Work was also great during my 20s and 30s where it was a much more social environment and there was a lot of working hard during the day but then going out on the piss in the evening, it was great. Built up strong relationships with people. However I know those days are gone and also recognise there were plenty of downfalls with that working environment, but personally I preferred it and would do it all over again compared to the work culture today.
vinnyt77 the whole office v wfh debate will go on for years. We are all different and have different preferences, it’s def not one size fits all. Too many people stick to their preference and not prepared to accept other people have different preferences. The best companies can do is try and cater for everyone. At the end of the day we are all adults!
RichM 100% agree. Was tough during lockdown listening to folks in houseshares joining calls (in some cases) from their toilets, because it was the only free/quiet space.
I’ve been a 95% home based worker for upwards of 10 years. I’d find a proper 2-3 day hybrid model tough to get back to, but would consider it if I thought it made sense. 5 days a week in an office can get in the fucking bin.
alistair you either already do, or will work in a talent vacuum. It’s already happening at Amazon - they enforced a 5 day working week from the office and thousands have left - I’ll bet it isn’t the shit ones.
I refuse to work in the office until they relax their public masturbation policy
Old-Dutch they want an inch and you take a foot?
I feel offended that I’m asked to go to the toilet “if I want to do that”
It hurts my feelings
Along_the_Wire they want an inch and you take a foot?
Got it the wrong way round. Isn’t he the one taking an inch?
Along_the_Wire Not at all. The younger ones living in London like being in a nice new office. Proper work stations, screens, meeting rooms, gym downstairs, fridge full of sof drinks, fresh fruit, decent coffee machines. Three days in the office (not five), more if you want.
alistair Not at all. The younger ones living in London like being in a nice new office. Proper work stations, screens, meeting rooms, gym downstairs, fridge full of sof drinks, fresh fruit, decent coffee machines. Three days in the office (not five), more if you want.
This is the core of the corporate self-delusion. People don’t come to work for fruit, soft drinks, and coffee machines. Whether it is a new office or not doesn’t come into it — a bad workplace is a bad workplace no matter whether it is new.

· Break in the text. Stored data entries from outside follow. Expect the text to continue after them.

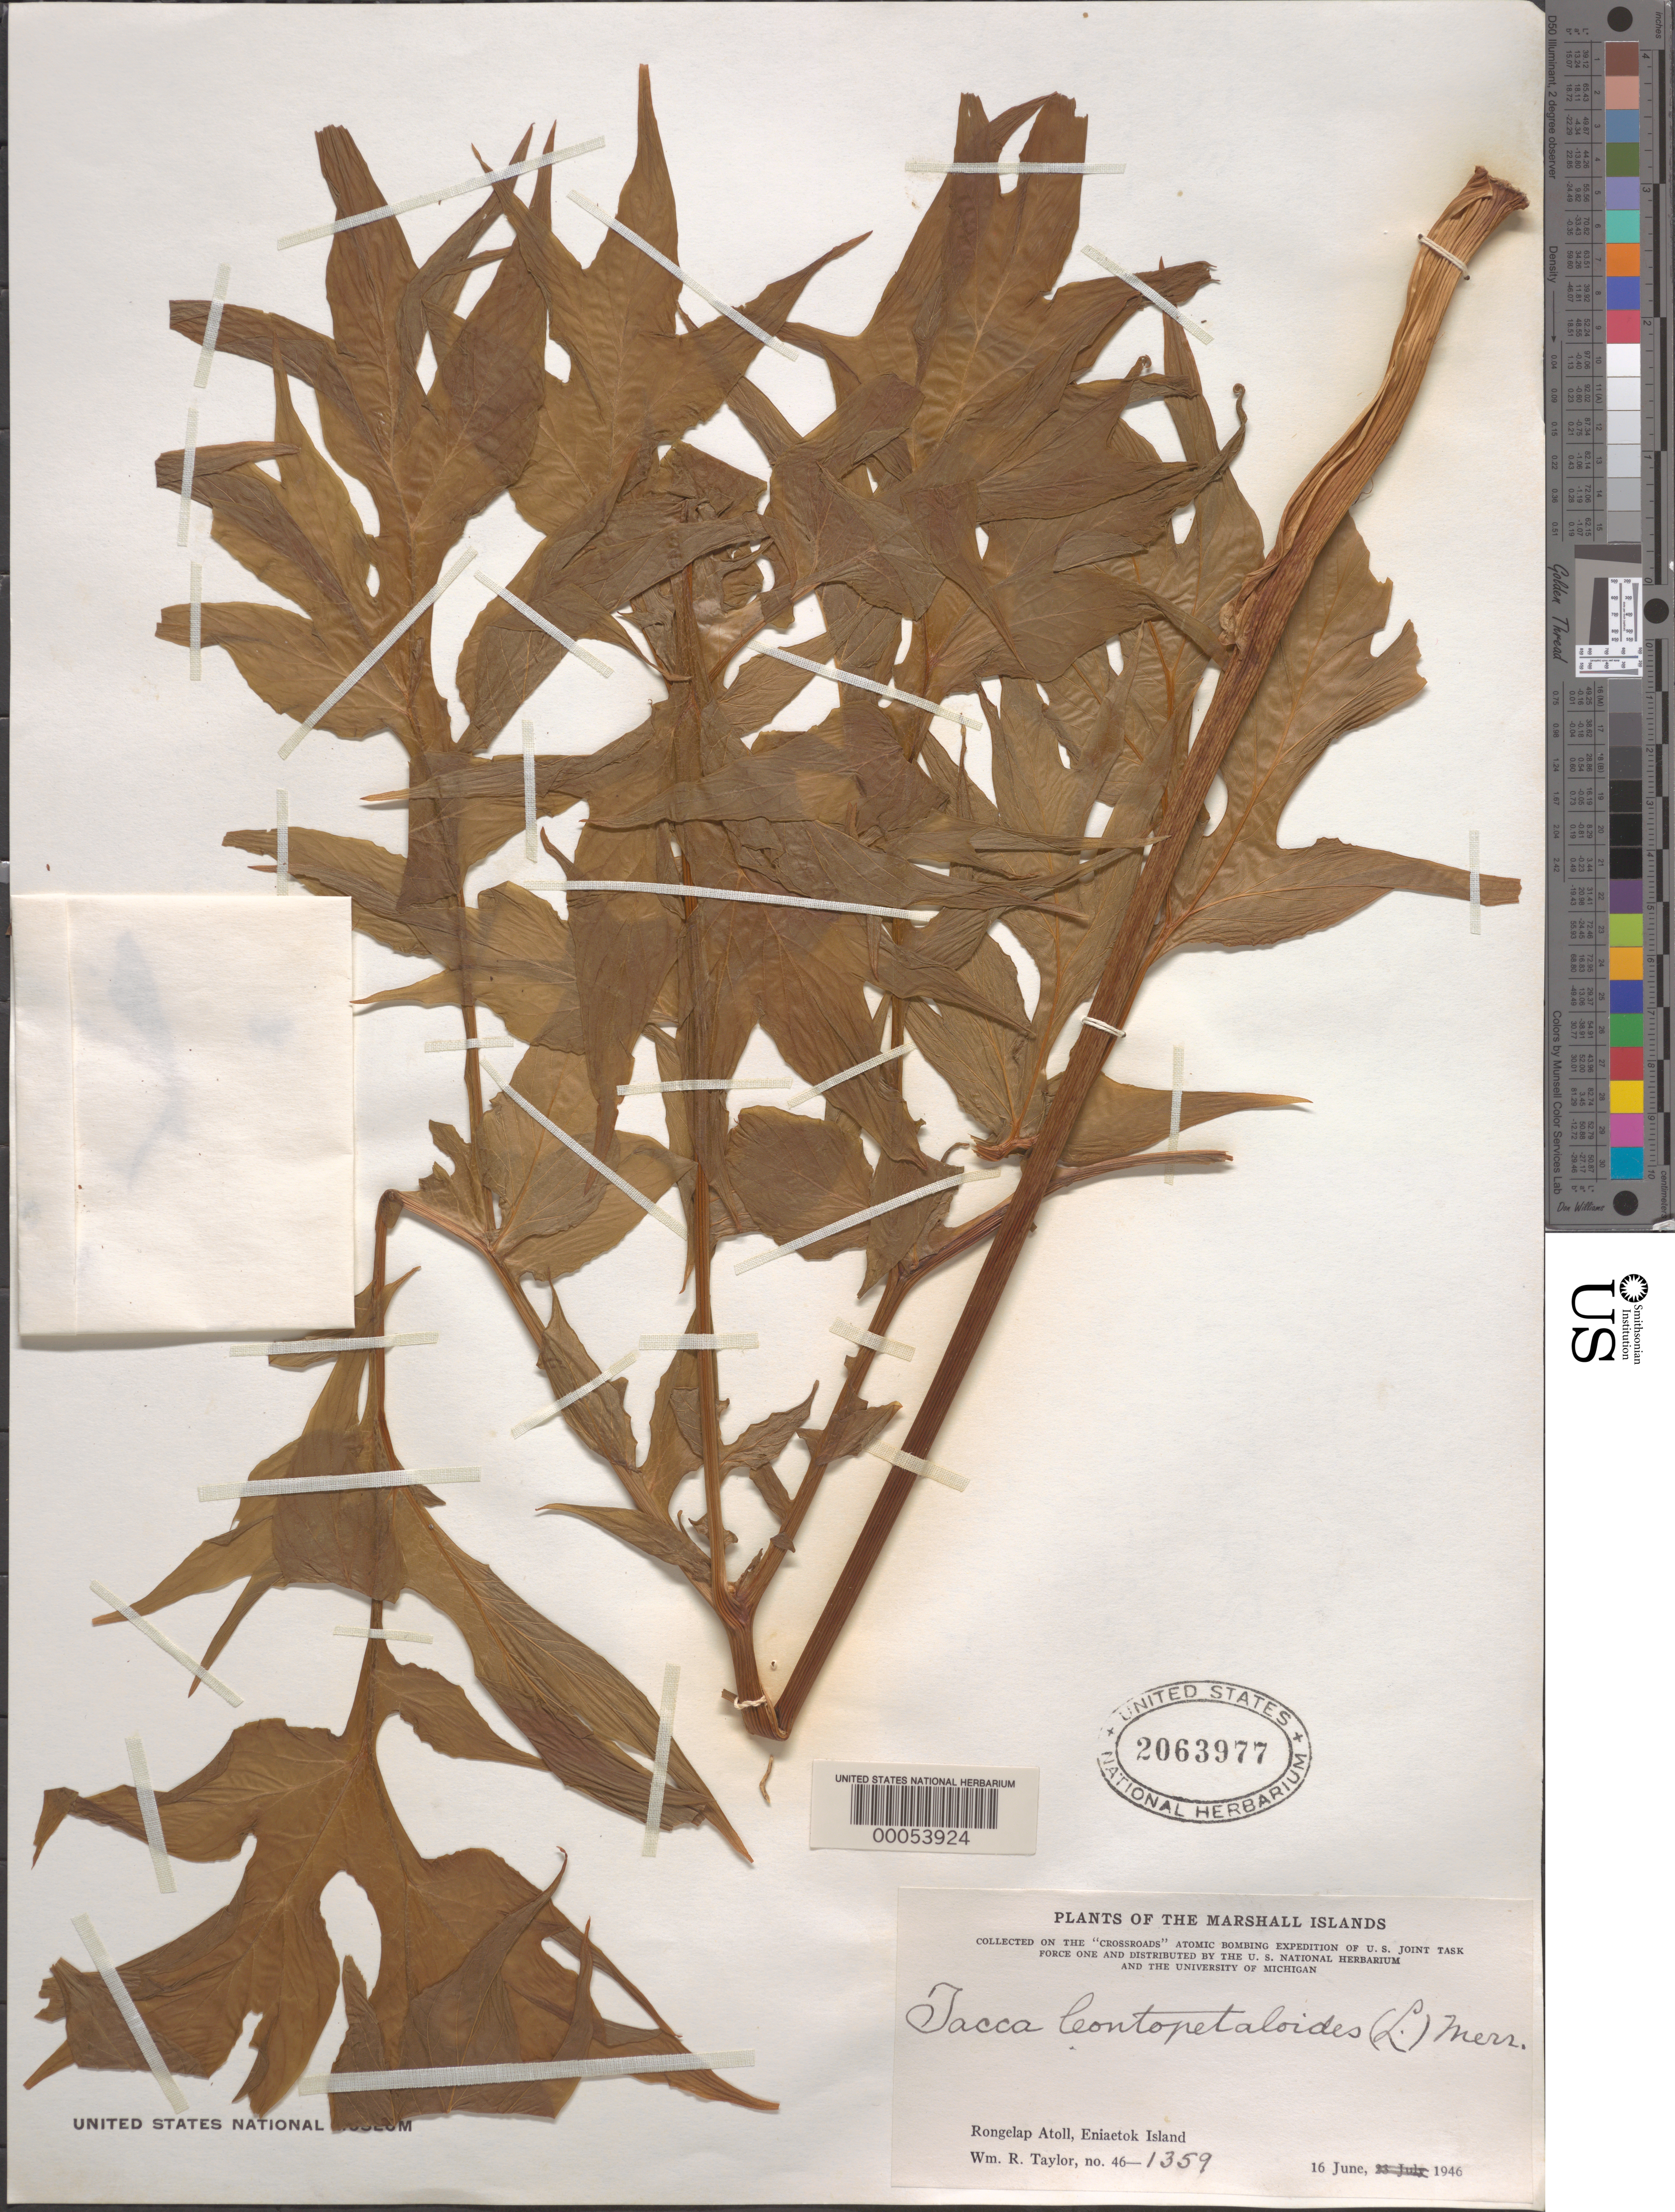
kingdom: Plantae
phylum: Tracheophyta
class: Liliopsida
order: Dioscoreales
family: Dioscoreaceae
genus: Tacca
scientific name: Tacca leontopetaloides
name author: (L.) Kuntze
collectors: W. R. Taylor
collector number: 46-1359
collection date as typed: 16 Jun 1946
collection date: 1946-06-16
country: Marshall Islands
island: Rongelap Atoll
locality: Eniaetok Islet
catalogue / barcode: US 2063977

Employers know full well that people aren’t any more inclined to do working lunches just because pizza is laid on.
They already have the means to do all these things. They simply pretend that these are incentive, and play along with employers that offer these as a poor alternative to the actual things they need. The same goes for corporate days out for some forced fun.
Workplaces are full of people pretending to buy in to it. The imbalance of power requires them to.
This just narrows the blinkers of employers that are high on their own supply of Kool Aid because they supplied a fridge stocked with fizzy pop.
They know that they do this because it is the cheaper alternative, and — in the case of flexibility — because they know their employer won’t relinquish control.
Meanwhile, the disenchantment grows and people leave at the first opportunity for employers that do offer something closer to what they are actually seeking.